Светлый фон

Все было вовсе не как в ее снах, он был намного более страстным, а может дело было в пустоте, сводящей с ума всех Инкарни. Амти приподнялась и опустилась на нем, это было странное движение, неосознанное, непонятное, доставившее ей удовольствие и, судя по всему, раздразнившее его. Шацар перехватил ее за горло, и Амти сама не заметила, как оказалась прижатой к полу. Одной рукой он все еще держал ее за горло, навалившись сверху, другой раздвинул ей ноги, надавил между ними, будто проверяя, достаточно ли она влажная.

Амти облизнулась и закрыла глаза, одновременно стараясь нащупать молнию на его брюках. Он проник в нее пальцами, и Амти застонала, а потом сама зажала себе рот. Солнце, вот что, солнце заходило, и когда Амти посмотрела на него, она увидела, что глаза у него казались алыми, в этом свете, как алая пасть заката. В глазах у него сейчас не было ни осторожности, ни холода, ничего, что делало бы его хотя бы похожим на человека. Не лучше, Амти была уверена, выглядит и она.

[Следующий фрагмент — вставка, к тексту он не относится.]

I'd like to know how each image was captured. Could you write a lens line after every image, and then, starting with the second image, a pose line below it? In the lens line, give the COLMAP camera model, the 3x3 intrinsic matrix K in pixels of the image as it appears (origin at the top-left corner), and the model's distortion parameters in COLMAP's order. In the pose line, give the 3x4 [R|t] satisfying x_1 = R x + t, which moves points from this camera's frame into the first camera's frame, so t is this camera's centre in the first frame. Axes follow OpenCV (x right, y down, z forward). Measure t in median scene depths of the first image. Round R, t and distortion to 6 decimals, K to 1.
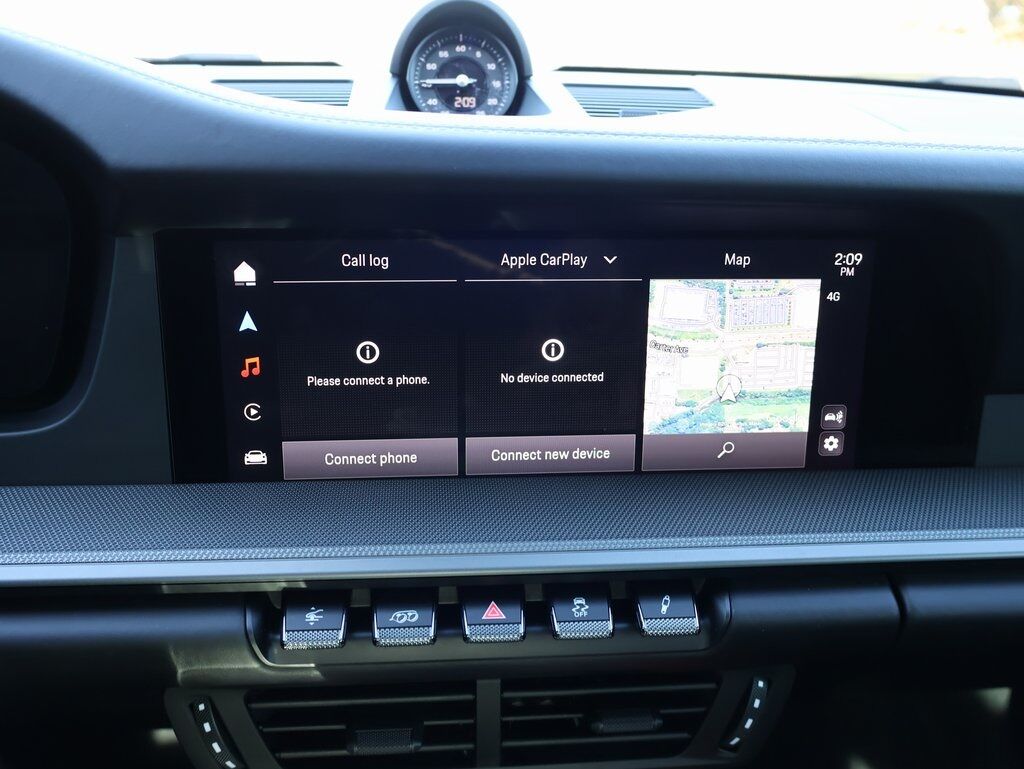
lens RADIAL K [[911.3, 0, 512.0], [0, 911.3, 384.5], [0, 0, 1]] dist [-0.050476, 0.001833]
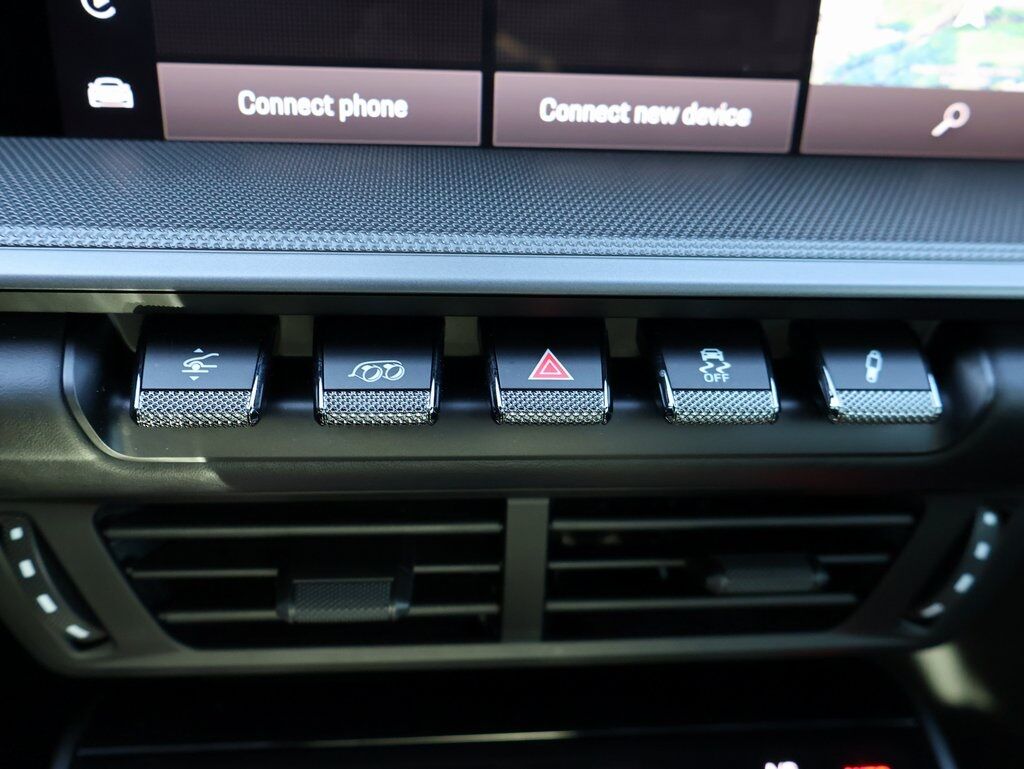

Когда он вошел в нее, Амти зашипела от радости и боли, она попыталась его укусить, но Шацар перехватил ее за подбородок и поцеловал. Амти и не думала, что он любит целоваться, надо же. Удовольствие она, одурманенная пустотой, сейчас почувствовала бы, даже если бы сама себя трахнула чем-нибудь сподручным, как сказала бы Эли, но Шацар внутри был жаркий и двигался в ней со страстью, которая почти равнялась жестокости. Он до синяков сжимал ее бедра, и Амти подумала, что если это сон, то наутро ничего не останется, и так она поймет, что все было нереальным, иллюзорным.

Она почти по-звериному вскрикивала каждый раз, когда Шацар проникал в нее до конца, и целовала его щеки и лоб, горячие, будто у него была температура. Он не ласкал ее, но ощупывал ее тело со звериной радостью. Все, что происходило, было не о нежности, а о тьме, которая заставляла их причинять друг другу боль, которая заставляла ее принимать его глубже, а его — двигаться быстрее.

Амти смеялась и плакала, и любила его, и ненавидела, и все повторялось снова и снова, и под веками у нее взрывались краски.

Когда все закончилось, за окном уже было темно. Амти лежала рядом с ним на полу, смотрела в идеально белый потолок. Палец Шацара скользил по ее телу: вот он коснулся ее шеи, осторожно обвел ногтем укус, оставленный им самим, спустился вниз, покружил у ключицы, вырисовывая какой-то знак, коснулся соска, вниз по груди скользнул к животу.

— Пожалуй, — сказал Шацар. — Твой папа перестал бы со мной дружить.

Амти приникла к нему, коснулась носом кончика его носа, и он поцеловал ее. Поцелуй был холодный, так целуют ребенка. Амти прислушивалась, стараясь понять, что в ней изменилось. Кроме саднящей боли, казалось, ничего нового.